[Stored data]
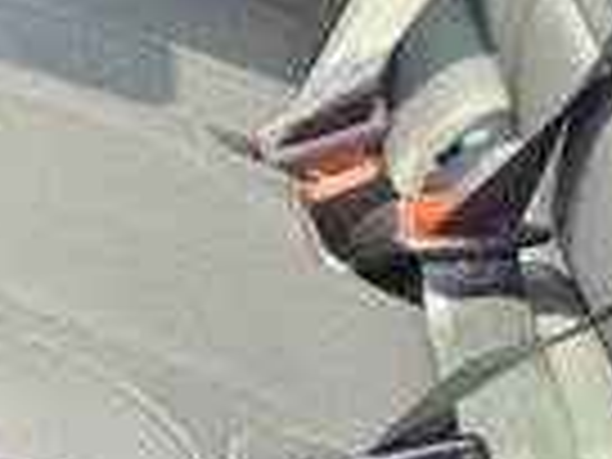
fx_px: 2245
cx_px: -112
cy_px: 202
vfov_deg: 11.7
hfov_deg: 15.0
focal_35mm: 127
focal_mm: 3.58
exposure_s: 1/40
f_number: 1.9
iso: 64
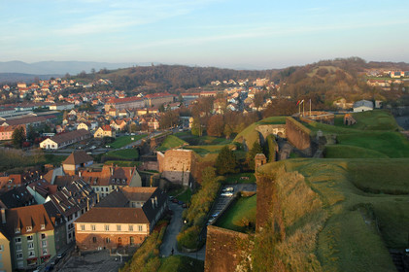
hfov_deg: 51.3
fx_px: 426
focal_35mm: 38
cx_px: 204
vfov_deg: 35.4
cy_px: 136
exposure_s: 1/125
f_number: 6.3
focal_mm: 25
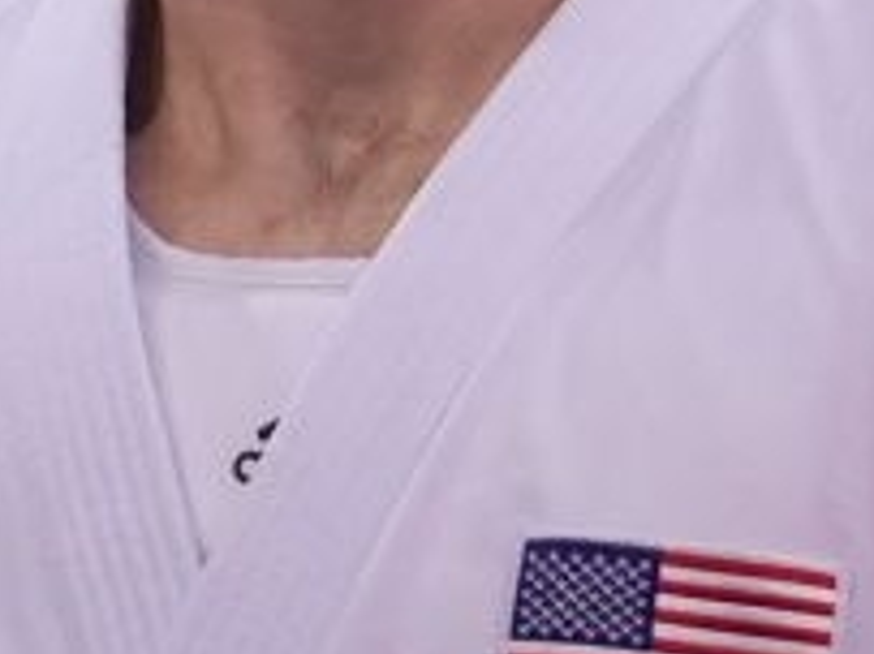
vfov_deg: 0.6
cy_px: 641
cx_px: 258
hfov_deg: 0.8
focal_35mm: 2557
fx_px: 64522
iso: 1600
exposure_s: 1/1000
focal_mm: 200
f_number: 2.8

Job item | Drop the pictures, then write out only the lines running from the one containing "exposure_s: 1/125" through the last line above, both included, exactly.

Result of the task |
exposure_s: 1/125
f_number: 6.3
focal_mm: 25
vfov_deg: 0.6
cy_px: 641
cx_px: 258
hfov_deg: 0.8
focal_35mm: 2557
fx_px: 64522
iso: 1600
exposure_s: 1/1000
focal_mm: 200
f_number: 2.8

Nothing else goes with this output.